Gösterilen Metin
————

Uzun zamandır konuşulan, üzerinde yoğunca fikir ve düşünce üretilen sokak hayvanları hakkında yazmak istedim.
Özellikle şehir yaşantısında sıkça karşılaştığımız kedi ve köpekler...
Onlar mı bizim yaşam alanımıza giriyor yoksa biz mi onların alanlarını çok daralttık?
Genelde, insanların özellikle köpeklerden korkması ve saldırı tehdidi endişesi ile şikayet üzerine belediye ekiplerine haber veriliyor.
Ekipler sokaklardan hayvanları topluyor. Sonra...
Hayvan severler ve o mahallenin insanları süreci takip edemedikleri için alınan hayvanların akıbeti ile ilgili şüphelere düşüyorlar.
Hatta şüphe biraz ileri gidiyor ve olumsuz yorumlar artıyor.
Acaba ne oldu, hayvanlar nereye götürüldü, itlaf mı edildiler?
İnsanların maalesef son zamanlarda yaşanan barınak sıkıntıları sebebi ile güveni azalmış durumda.
Bir mahalleden veya bir sokaktan genelde şikâyet üzerine alınan kedi ve köpekler, hastalıkları var mı herhangi bir şekilde insanlara ve hayvanın kendisine zarar verecek problemi var mı diye veteriner hekimler neticesinde değerlendiriliyor.
Ama alınma zamanları bilinmediğinden, süreci takip edilemediğinden ve herhangi bir şekilde muhtara ya da mahalledeki insanlara bilgi verilmediğinden kuşkulanmalar artıyor.
Tuba öğretmenimiz ve hayvan sever dostları, yıllardır "Sokak hayvanlarının hayatlarını nasıl kolaylaştırırız, ölmelerine nasıl dur deriz, hak ettikleri şekilde yaşamalarını nasıl sağlarız, şiddetten ve açlıktan uzak nasıl tutarız?" diyorlar.
Hayvanların derdine derman olmayı amaçlıyorlar.
Fakat ne yazık ki önlerine engeller de çıkartılıyor.
Kaymakamlık ve belediye yetkililerine seslerini yeterince duyuramıyorlar.
Randevu alamıyorlar.
Zaten zat-ı şahanelerinin makamına çıkmak hak getire.
Öyle kolay değil.
Hele muhalifsen hiç kolay değil.
Dün "Ayrım yapılıyor bizi yok sayıyorlar" diyenler, statüko ve bürokrasiden şikayet eden abiler, bugün idare ellerinde iken, aynı problemleri tekerrür eder oldular.
Ama olsun.
Bu da bizim dönemin sınavı.
Tuba hocamız gibi yılmadan , yorulmadan demokratik ve hukuk kuralları çerçevesinde mücadelemize devam edeceğiz.
Tuba hocamızın bir projesi var.
Madem ki hayvanların bu sıkıntılarına çözüm yetersiz kalıyor, o halde bize uygun yerde kamu arazisi gösterin.
Hayvan yaşam alanları oluşturalım.
Masraflarını biz karşılayalım.
Siz de veteriner desteği verin.

————

Görevler
**1)** Sokak hayvanları yazısında "Uzun zamandır konuşulan, üzerinde" ifadesinden başlayıp "olumsuz yorumlar artıyor." ifadesine kadar, bu ifade de dahil olmak üzere, uzanan bölümü hiçbir değişiklik yapmadan alıntılayınız.
**2)** Sokak hayvanları yazısında anlatılan projede, kamu arazisi gösterilmesinin yanı sıra yetkililerden hangi destek talep edilmektedir?

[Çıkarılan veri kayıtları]
————

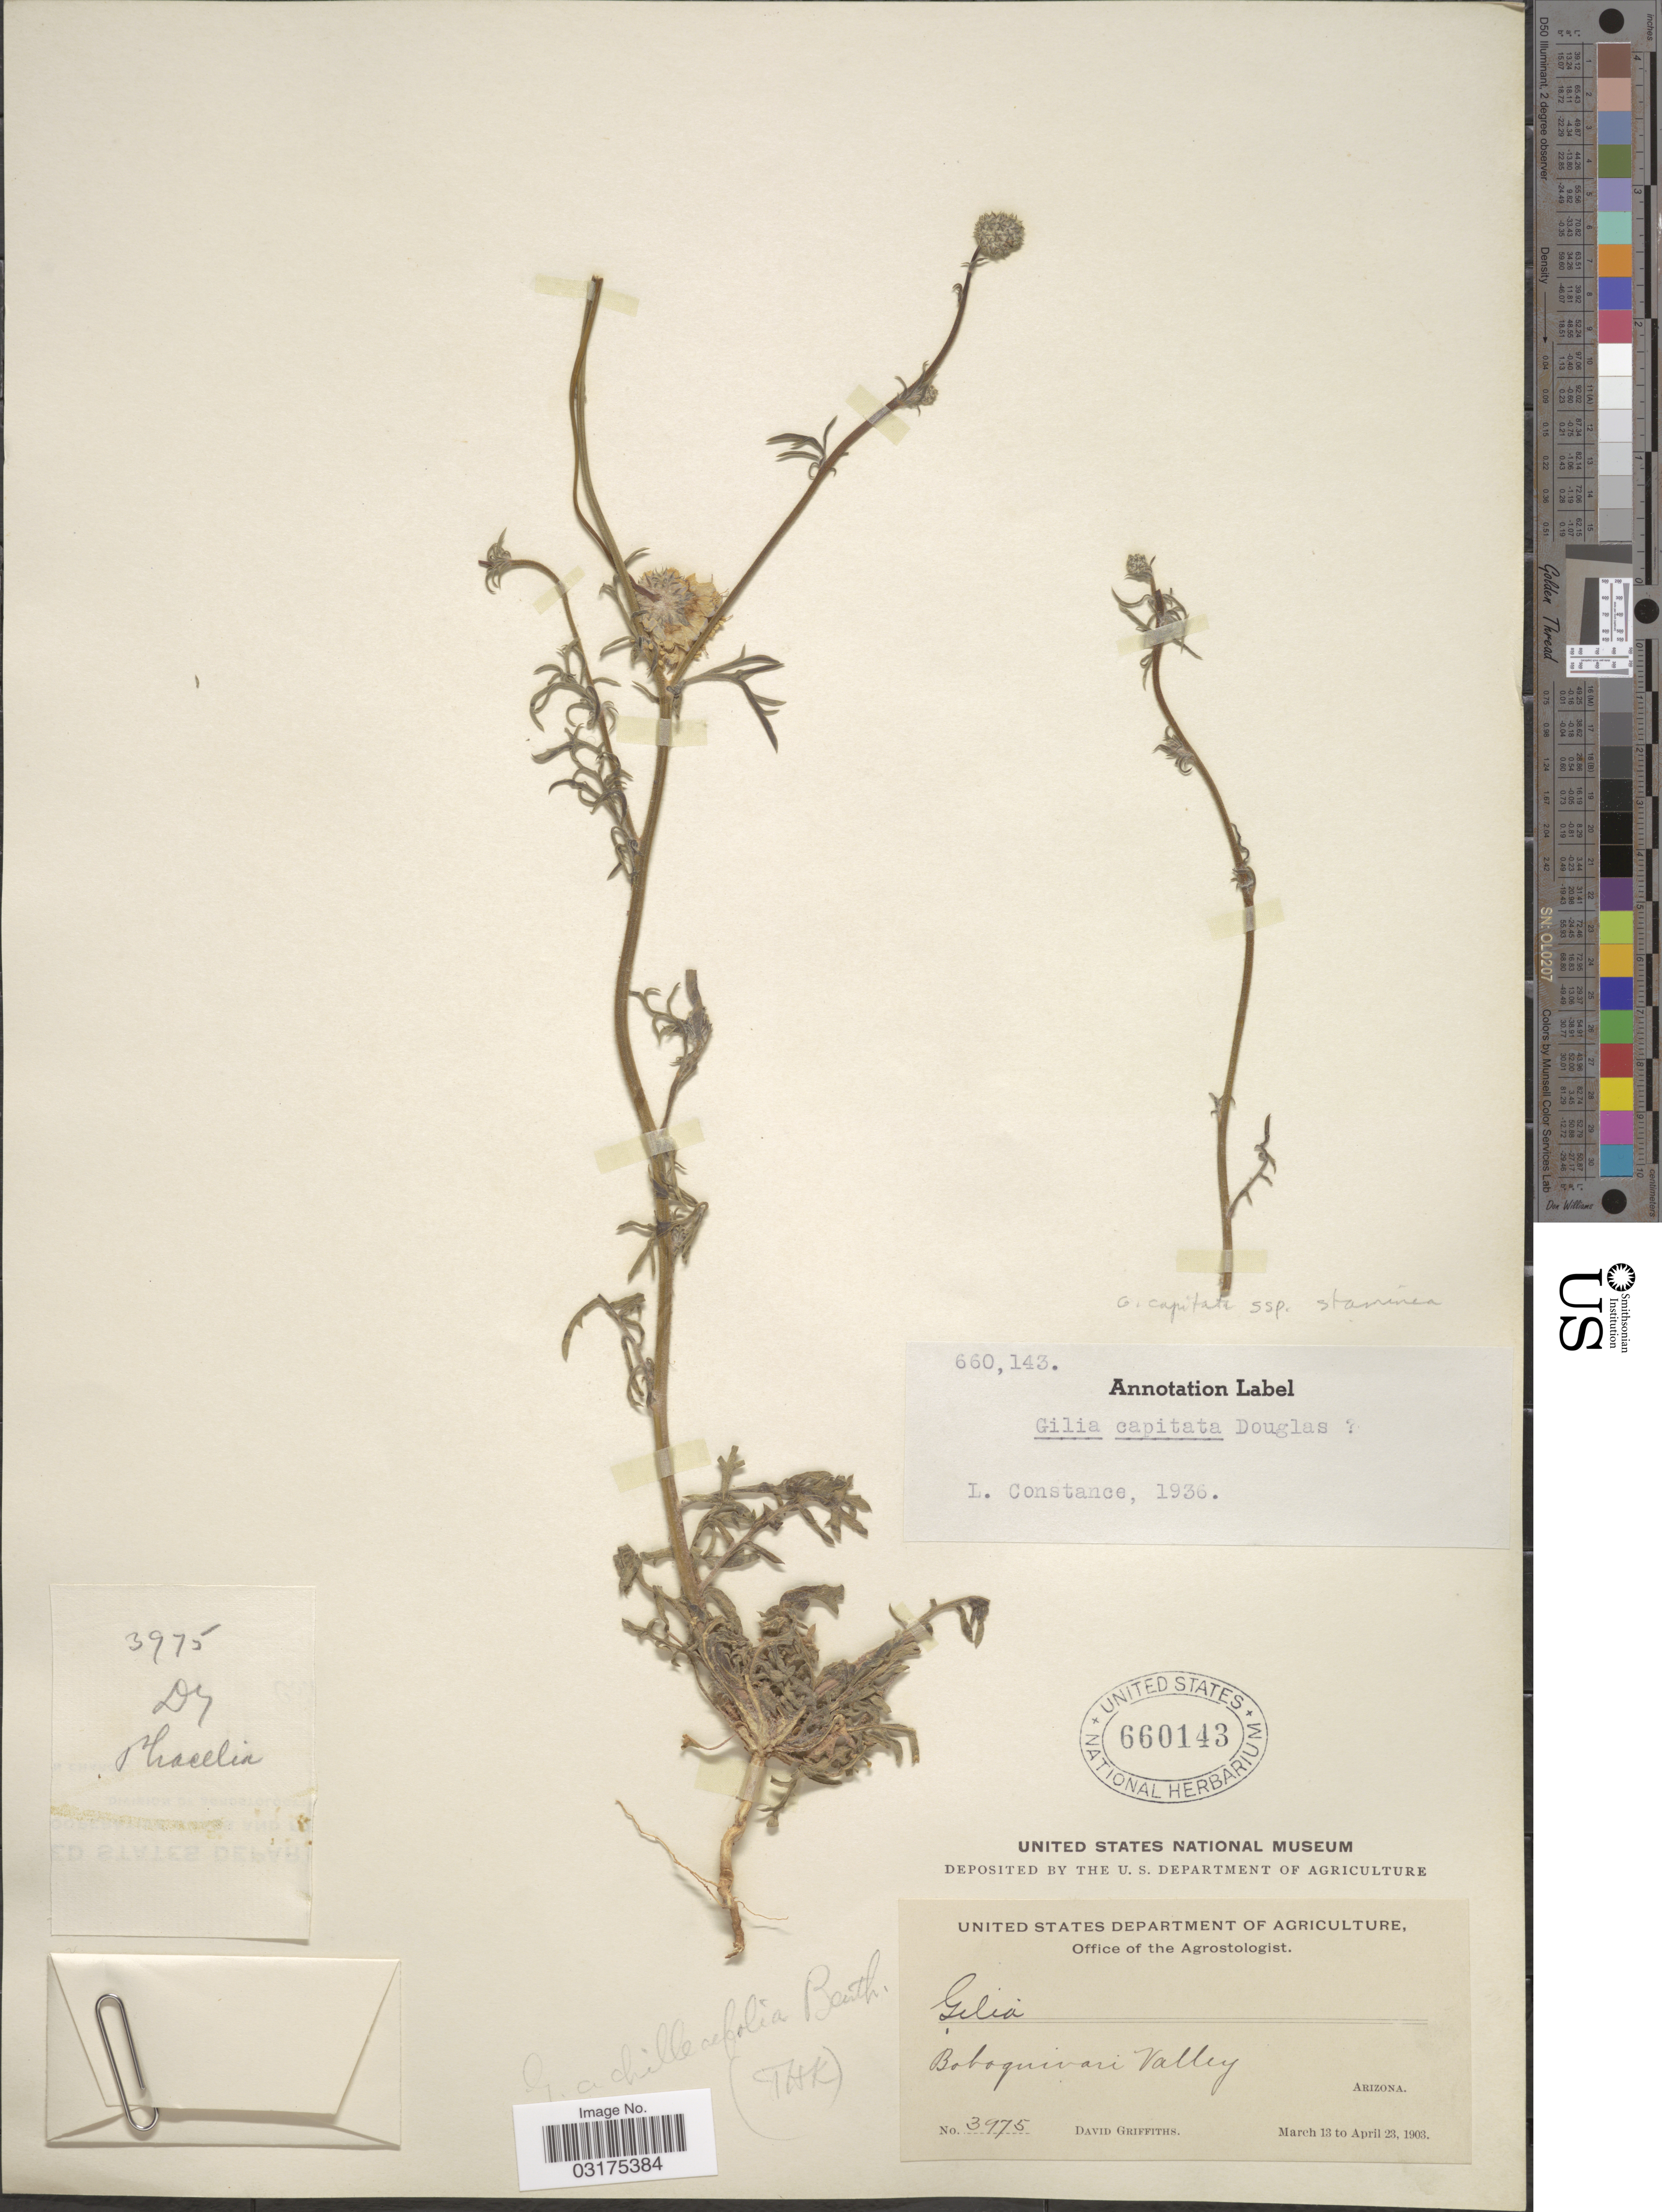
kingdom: Plantae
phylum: Tracheophyta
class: Magnoliopsida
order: Ericales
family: Polemoniaceae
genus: Gilia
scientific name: Gilia capitata subsp. staminea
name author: (Greene) V.E. Grant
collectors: D. Griffiths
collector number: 3975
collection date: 1903-03-13/1903-04-23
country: United States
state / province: Arizona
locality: Boboquivari Valley.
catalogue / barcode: US 660143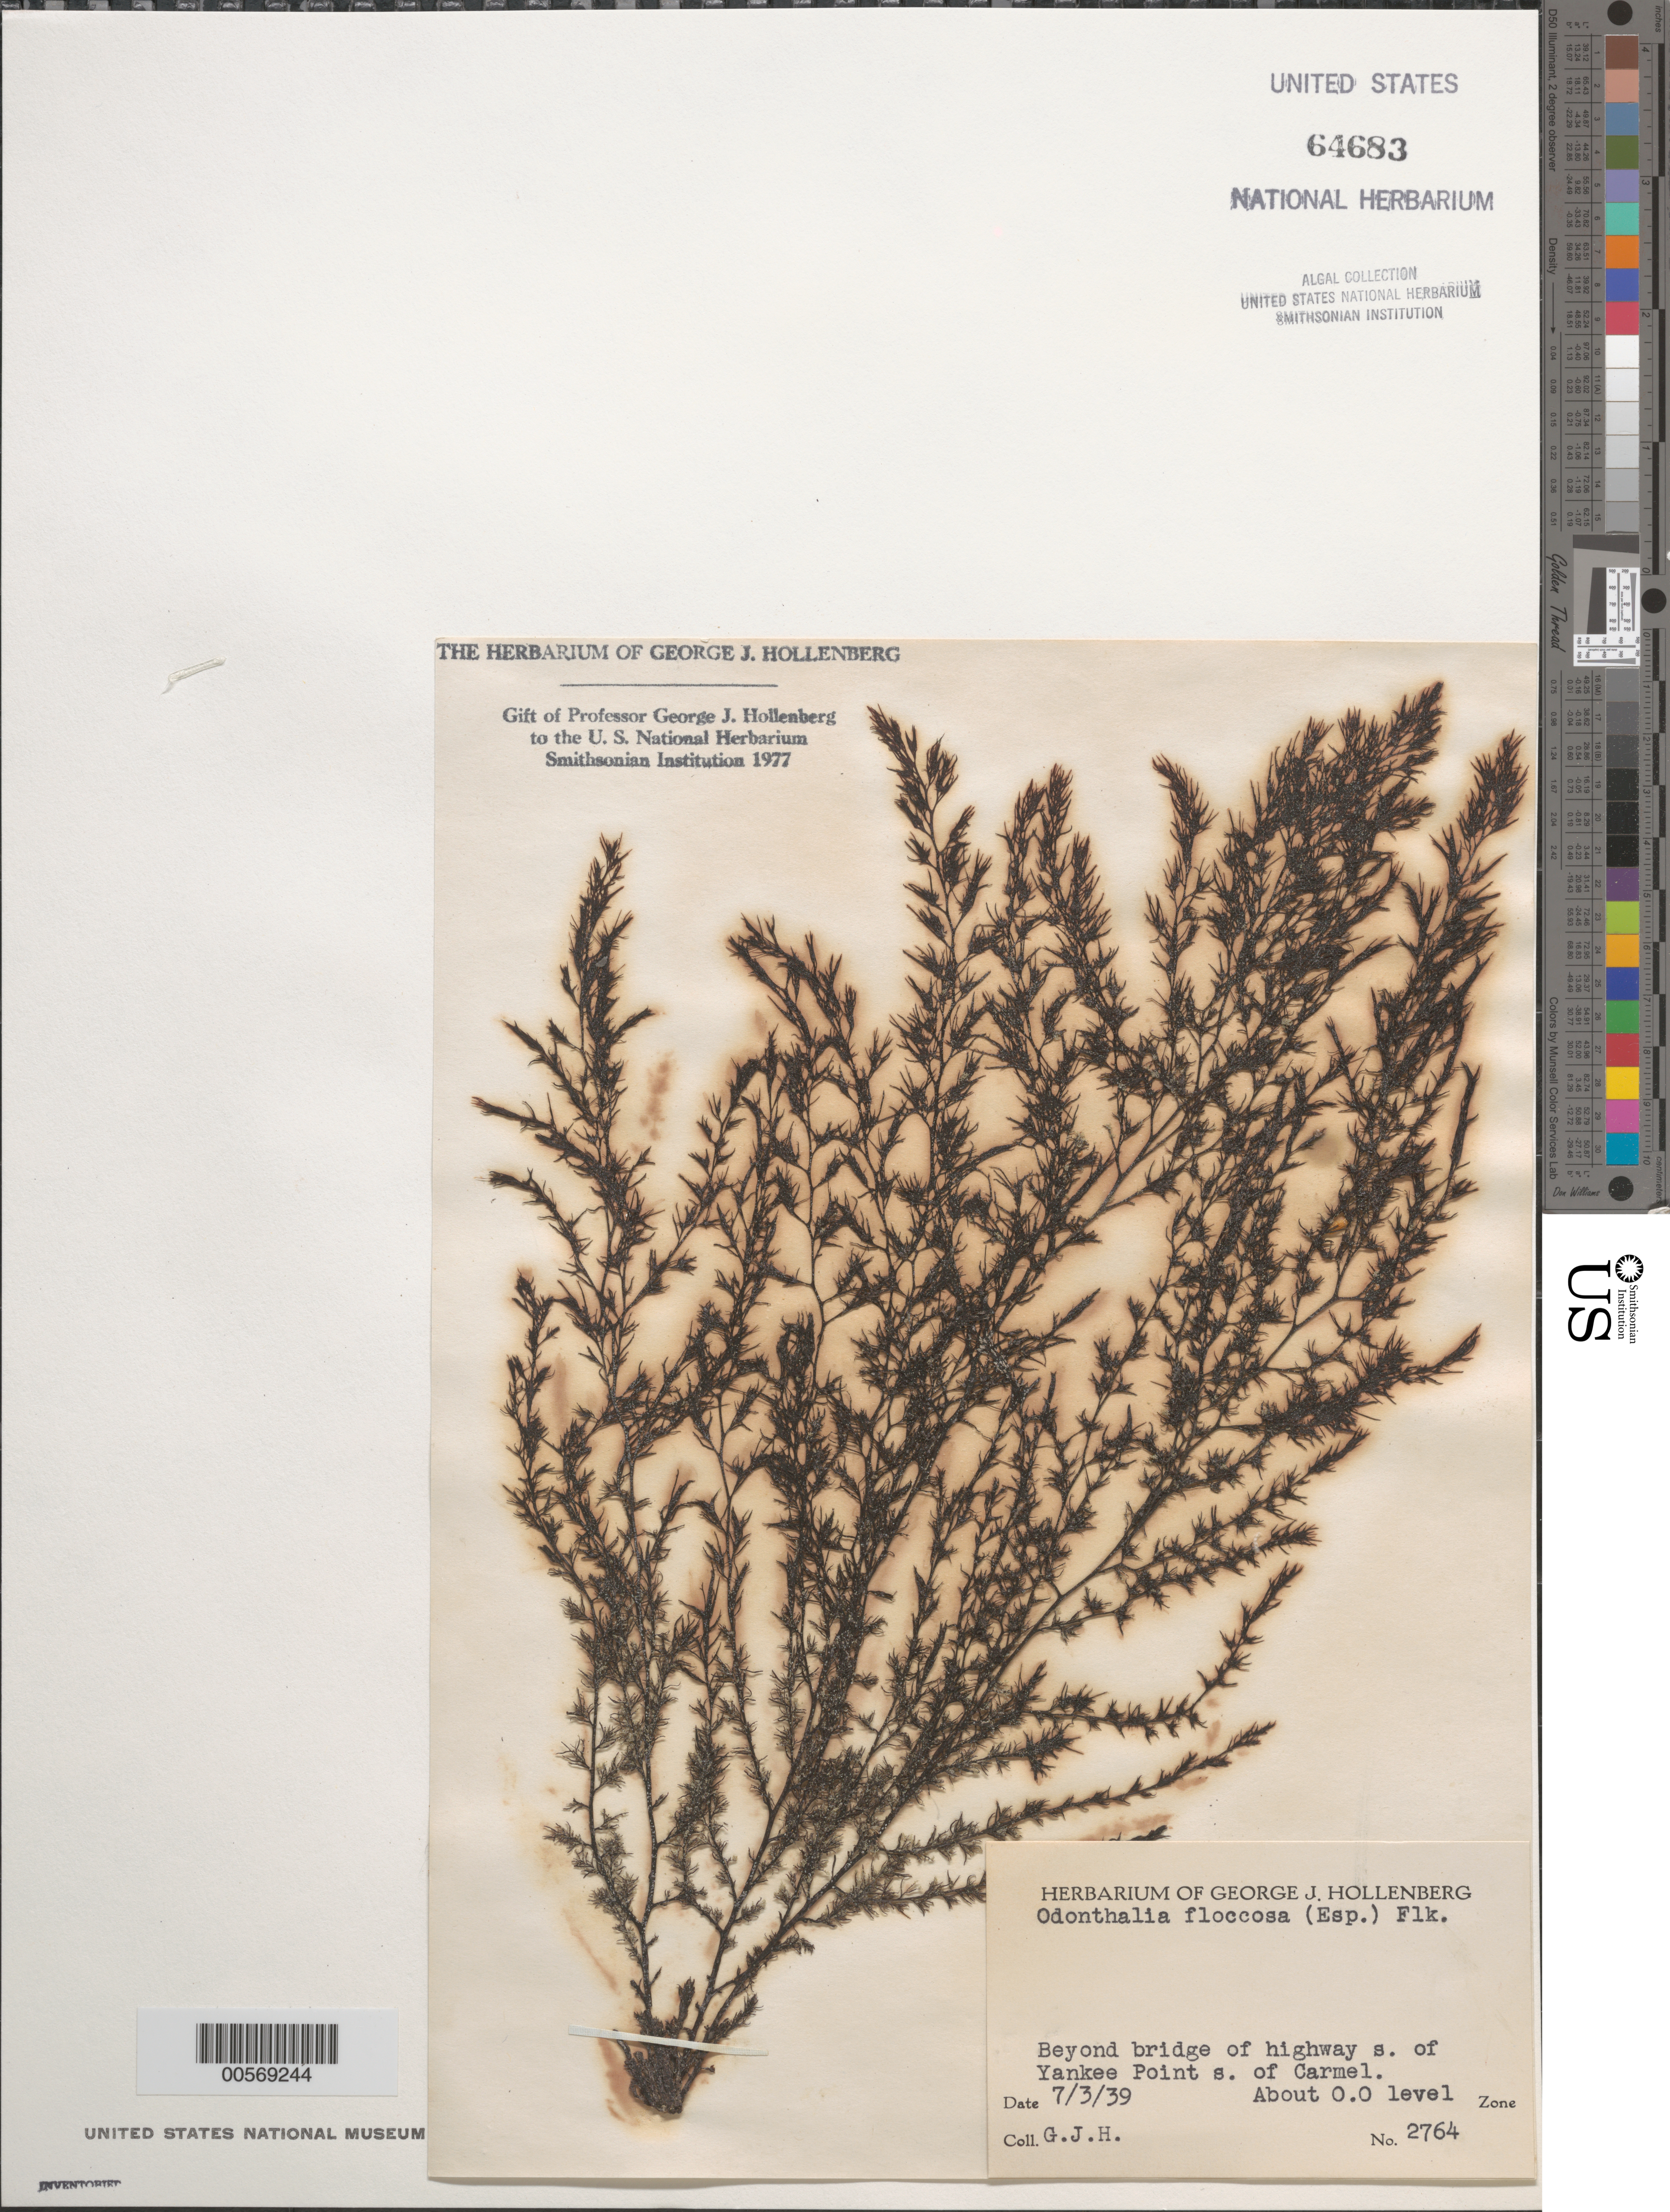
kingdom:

————

Cevap Listesi
**1)**
Uzun zamandır konuşulan, üzerinde yoğunca fikir ve düşünce üretilen sokak hayvanları hakkında yazmak istedim.
Özellikle şehir yaşantısında sıkça karşılaştığımız kedi ve köpekler...
Onlar mı bizim yaşam alanımıza giriyor yoksa biz mi onların alanlarını çok daralttık?
Genelde, insanların özellikle köpeklerden korkması ve saldırı tehdidi endişesi ile şikayet üzerine belediye ekiplerine haber veriliyor.
Ekipler sokaklardan hayvanları topluyor. Sonra...
Hayvan severler ve o mahallenin insanları süreci takip edemedikleri için alınan hayvanların akıbeti ile ilgili şüphelere düşüyorlar.
Hatta şüphe biraz ileri gidiyor ve olumsuz yorumlar artıyor.

**2)** Veteriner desteği talep edilmektedir.